• [What is asked]
1. Answer these from the Node.js wc tutorial:
(a) What name is planned for the implementation?
(b) Which method is used to count the bytes in the string?
(c) In the countWords() function, when is the data split?
2. In the Node.js wc tutorial, retype the passage from "3. Printing the" up to and including "in the folder.".
3. Render this sentence from the Node.js wc tutorial in Spanish: "The countWords() function is very similar to the countLines() function, except the regex for the split."

• [Provided text]
++++++++
Building your own wc tool in Node.js

Today, we are going to make an attempt to develop a simple but extremely useful CLI application, known as wc. But, what is this 'wc'?

According to Wikipedia -

"wc (short for word count) is a command in Unix, Plan 9, Inferno, and Unix-like operating systems. The program reads either standard input or a list of computer files and generates one or more of the following statistics: newline count, word count, and byte count. If a list of files is provided, both individual file and total statistics follow."

I plan to call my implementation rwc. The features that we aim to implement are:

  1. Printing the number of bytes in the file

  2. Printing the number of lines in the file

  3. Printing the number of words in the file

  4. Printing the number of characters in the file

So, without further ado, let's get started!

Step 1: The set up

  • Create a new directory for the project and navigate to the directory in your terminal. My folder name is rwc.

      cd rwc
    
  • Initialize a Node.js project in the folder.

      npm init -y
    
  • Go to package.json and add another field type.

      "type" : "module",
    

    This enables us to use import and export statements in our project.

  • Add an entry point for our program by adding another field main.

      "main" : "bin/index.js",
    
  • Create a directory bin and create a new file index.js, where we will write our code.

  • Create a new text file test.txt to test our CLI on. Fill it in with whatever you like, but make sure it spans over multiple lines, for proper test coverage.

With that, we have our furniture set up. Now, we need to breathe life in our instrument.

Step 2: Counting bytes

To ensure that our code is understandable 2 days after we have written it, we need to distribute and arrange it into proper segments. So, each type of count is divided into its individual function. First, we attempt to count the bytes:

const countBytes = () => {
    const bytes = Buffer.byteLength(data, "utf-8");
    output += `${bytes} bytes \t`;
};

We are using the Buffer.byteLength() method to count the number of bytes in the string, and then add a formatted string to the output.

The output variable is defined above all the other functions to aggregate the output. Finally, we intend to console.log the output at the end.

let output = "";  //add at the beginning

Step 3: Counting lines

We create another function to count the number of lines in the file

const countLines = () => {
    const lines = data.split(/\r?\n/).length;
    output += `${lines} lines \t`;
};

The above code splits the data to an array according to newlines, and then we store the length of the array. We append a formatted string containing the count to the output. One thing to note in the regex of the split function, \r\n is to accommodate Windows systems, since Windows specifies a new line with a combination of carriage return and newline.

Step 4: Count words

The countWords() function is very similar to the countLines() function, except the regex for the split. Here, we split whenever we come across a whitespace.
++++++++
• [Data excerpts]
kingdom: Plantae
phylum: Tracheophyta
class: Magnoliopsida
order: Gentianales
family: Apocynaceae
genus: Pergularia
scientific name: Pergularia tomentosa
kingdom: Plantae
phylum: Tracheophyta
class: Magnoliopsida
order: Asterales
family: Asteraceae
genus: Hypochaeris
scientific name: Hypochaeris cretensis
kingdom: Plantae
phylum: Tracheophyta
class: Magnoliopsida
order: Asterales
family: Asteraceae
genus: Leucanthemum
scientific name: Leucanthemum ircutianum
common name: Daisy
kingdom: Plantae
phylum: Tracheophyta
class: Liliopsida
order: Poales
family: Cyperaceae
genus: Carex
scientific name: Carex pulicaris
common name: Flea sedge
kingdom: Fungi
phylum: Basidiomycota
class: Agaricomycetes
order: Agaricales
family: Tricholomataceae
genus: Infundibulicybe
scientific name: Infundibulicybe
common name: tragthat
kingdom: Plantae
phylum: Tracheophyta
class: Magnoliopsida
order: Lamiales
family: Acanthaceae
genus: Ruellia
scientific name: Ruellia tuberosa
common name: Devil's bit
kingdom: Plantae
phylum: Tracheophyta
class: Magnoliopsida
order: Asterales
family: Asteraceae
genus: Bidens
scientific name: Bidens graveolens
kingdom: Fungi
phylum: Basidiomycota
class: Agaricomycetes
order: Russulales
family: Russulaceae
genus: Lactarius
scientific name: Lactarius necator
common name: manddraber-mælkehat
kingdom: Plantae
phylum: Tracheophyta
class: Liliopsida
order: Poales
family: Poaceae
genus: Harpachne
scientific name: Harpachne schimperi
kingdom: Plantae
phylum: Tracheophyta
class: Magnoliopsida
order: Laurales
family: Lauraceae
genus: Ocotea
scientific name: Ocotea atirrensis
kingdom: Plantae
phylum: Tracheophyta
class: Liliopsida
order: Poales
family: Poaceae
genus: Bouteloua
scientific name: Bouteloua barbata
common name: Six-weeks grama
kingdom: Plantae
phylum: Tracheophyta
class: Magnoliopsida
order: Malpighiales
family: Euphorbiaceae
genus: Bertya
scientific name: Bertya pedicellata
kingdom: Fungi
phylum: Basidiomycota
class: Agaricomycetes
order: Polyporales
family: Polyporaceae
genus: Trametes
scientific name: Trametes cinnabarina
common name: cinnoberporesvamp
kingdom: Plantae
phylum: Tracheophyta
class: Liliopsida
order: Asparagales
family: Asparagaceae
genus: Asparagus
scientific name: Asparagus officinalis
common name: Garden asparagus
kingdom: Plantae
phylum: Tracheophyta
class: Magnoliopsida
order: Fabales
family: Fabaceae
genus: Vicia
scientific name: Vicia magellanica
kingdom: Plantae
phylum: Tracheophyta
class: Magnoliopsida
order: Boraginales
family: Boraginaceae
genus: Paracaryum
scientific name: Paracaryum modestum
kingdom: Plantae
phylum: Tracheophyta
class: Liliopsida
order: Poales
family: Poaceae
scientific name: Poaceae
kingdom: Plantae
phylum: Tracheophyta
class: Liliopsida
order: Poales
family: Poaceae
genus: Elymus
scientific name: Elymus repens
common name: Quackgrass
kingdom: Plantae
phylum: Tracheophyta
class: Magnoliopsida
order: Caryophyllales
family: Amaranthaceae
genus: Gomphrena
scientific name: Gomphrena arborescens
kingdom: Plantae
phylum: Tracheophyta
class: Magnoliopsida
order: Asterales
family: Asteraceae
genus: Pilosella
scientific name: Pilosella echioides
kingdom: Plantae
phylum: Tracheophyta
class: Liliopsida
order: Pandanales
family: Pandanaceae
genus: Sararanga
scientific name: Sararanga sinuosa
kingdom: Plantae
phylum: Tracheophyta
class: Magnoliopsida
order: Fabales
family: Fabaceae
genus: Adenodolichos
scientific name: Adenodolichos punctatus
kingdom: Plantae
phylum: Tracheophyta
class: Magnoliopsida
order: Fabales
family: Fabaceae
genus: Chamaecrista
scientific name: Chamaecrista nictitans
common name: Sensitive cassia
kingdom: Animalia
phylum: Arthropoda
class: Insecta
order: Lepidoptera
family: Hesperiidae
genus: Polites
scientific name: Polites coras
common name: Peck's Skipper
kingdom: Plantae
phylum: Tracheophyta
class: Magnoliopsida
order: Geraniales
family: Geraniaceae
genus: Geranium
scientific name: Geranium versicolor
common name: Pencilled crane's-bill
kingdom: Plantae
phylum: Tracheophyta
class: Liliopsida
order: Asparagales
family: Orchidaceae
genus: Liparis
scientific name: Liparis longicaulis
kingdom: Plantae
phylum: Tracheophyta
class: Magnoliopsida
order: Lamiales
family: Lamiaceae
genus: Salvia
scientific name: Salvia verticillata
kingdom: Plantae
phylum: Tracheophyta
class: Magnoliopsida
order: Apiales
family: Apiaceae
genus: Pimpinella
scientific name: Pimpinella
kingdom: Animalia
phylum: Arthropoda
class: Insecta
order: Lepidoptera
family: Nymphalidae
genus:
++++++++
• [Task-by-task answers]
1.
(a) rwc
(b) Buffer.byteLength()
(c) Whenever a whitespace is encountered.

2.
3. Printing the number of words in the file

  4. Printing the number of characters in the file

So, without further ado, let's get started!

Step 1: The set up

  • Create a new directory for the project and navigate to the directory in your terminal. My folder name is rwc.

      cd rwc
    
  • Initialize a Node.js project in the folder.

3. La función countWords() es muy similar a la función countLines(), excepto por la expresión regular del split.